Aunque nunca fui admirador de Carlos Fuentes, participé, más por
obligación que por gusto, en el homenaje que mi alma mater le rindió en 2012,
unos días después de su muerte. Hablé sobre Aura y
sobre un cuento que va de robots que van al cielo, textos que figuran entre lo
poco de su obra que me gusta. En parte porque quise y en parte porque mi colega
Víctor lo aconsejó, no dejé de mencionar las acusaciones de plagio que
embrujaron su carrera. A esto no faltaron miradas hostiles. Después del
evento nos invitaron a los ponentes a cenar con la directora de la
universidad, su coordinadora de difusión cultural y media docena de
docentes. Ya en la sobremesa, cuando me bebía a sorbos un capuchino, me hizo plática
una mujer que se presentó como maestra del curso de literatura en
preparatoria. Dijo que le había gustado mucho mi plática y que estaba de
acuerdo con muchos de mis puntos de vista sobre Fuentes y su obra, aunque
discrepaba con otros tantos.
—De hecho —señaló—, yo conocí alguna vez al
maestro Fuentes.
Y me habló entonces sobre este encuentro que
no me interesaba en absoluto. Me dijo que lo conoció en un festival literario
en la Ibero de Santa Fe, que se lo presentó una amiga suya que trabajaba allí,
que era un caballero, un tipo inteligentísimo, educado, incluyente en su
conversación, que compartía numerosas anécdotas de sus viajes, de sus lecturas,
de sus encuentros con otras luminarias de las letras… Un hombre cabal, atento,
hasta bien parecido… El escritor más interesante que había conocido (sin
ofender al presente).
Mientras ella parloteaba yo asentía, indiferente,
y cuando al fin cerró el pico quise desafanarme de esa conversación, mas de
inmediato se sumó a la misma un hombre que estaba sentado al otro lado de la
mesa. Se presentó como profesor de redacción en la carrera de Creación y
Diseño Publicitarios y, al parecer, había seguido atento la narración de
la maestra.
—Yo también conocí a Carlos Fuentes —dijo.
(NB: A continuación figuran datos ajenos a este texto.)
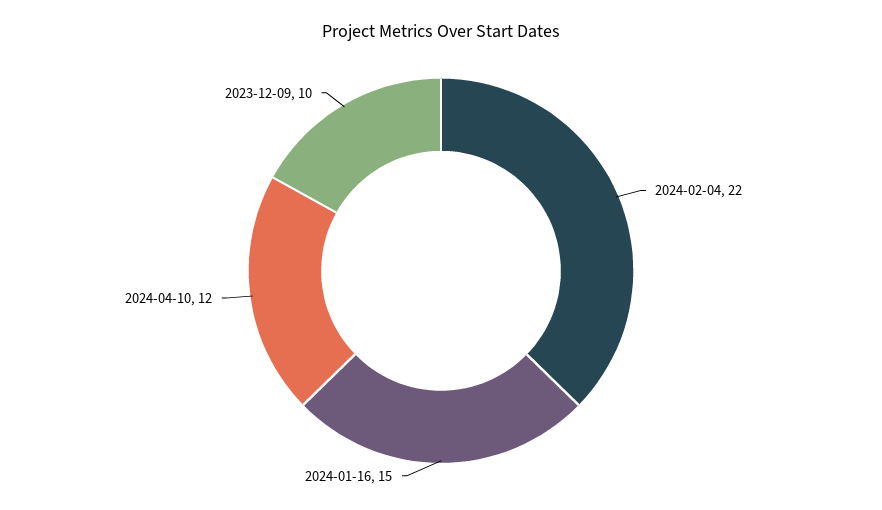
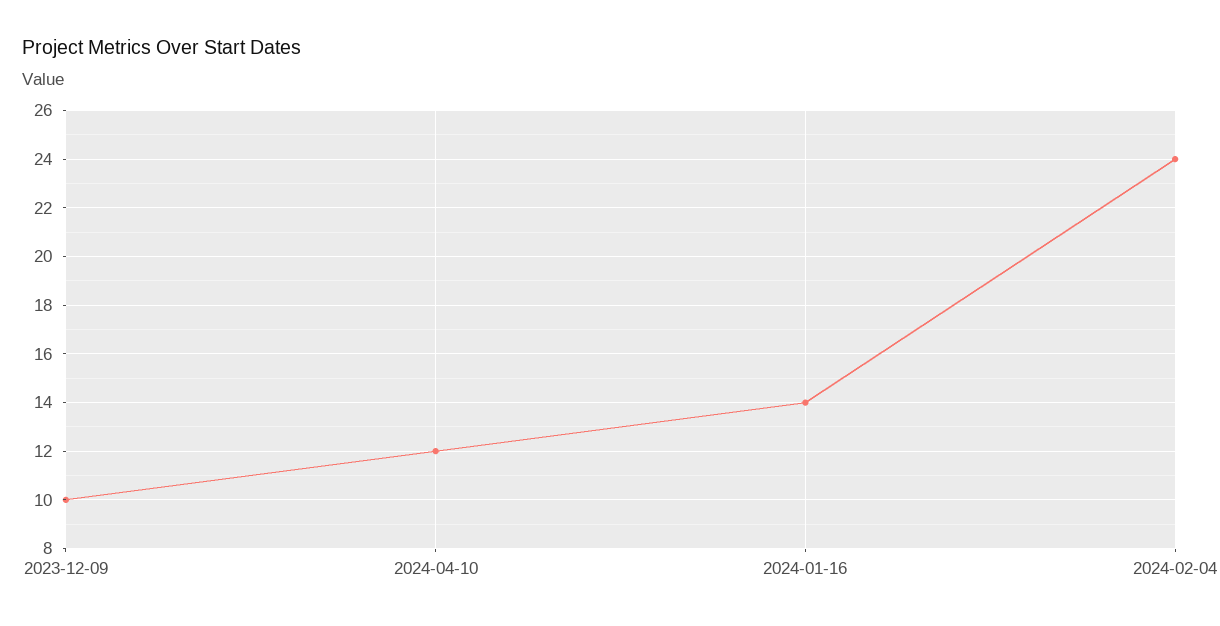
  {
-   "2024-02-04": 22,
+   "2024-02-04": 24,
-   "2024-01-16": 15,
+   "2024-01-16": 14,
    "2024-04-10": 12,
    "2023-12-09": 10
  }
Nos relató que, tras perder la oportunidad de
ingresar a la UNAM cuando era un adolescente, consiguió trabajo en una fábrica
de sellos de goma en el centro de la Ciudad de México. Allí conoció y empezó a
salir con una chica hippie que frecuentaba a un grupo de artistas e
intelectuales de café. Una tarde los dos se fueron a tomar unas copas con unos franceses
que estudiaban cine. Luego de un rato de charla y bebida, ellos les preguntaron
si deseaban acompañarlos a una fiesta.
—¿A dónde?
—A casa de Carlos Fuentes.
Tan pronto escucharon su nombre les pareció
una buena idea, así que se trasladaron en un taxi hasta San Jerónimo y, cuando
llegaron, los pasaron a la estancia. Habían, como mucho, diez personas en la
reunión, todas de aspecto bohemio. Y en medio de la conversación estaba el
escritor.
—Un tipo nefasto —subrayó el profesor—.
Obsesionado con ser el centro de atención, incapaz de hablar de otra cosa que
no fuera de sí mismo. Engreído de los pies al bigote. No lo aguanté
ni media hora. Agarré mis cosas y me fui. Nunca lo había leído y después
de eso jamás quise hacerlo.
Cuando terminó de contar su historia sonreí,
pues supe cuál de los dos decía la verdad y cuál solamente fanfarroneaba.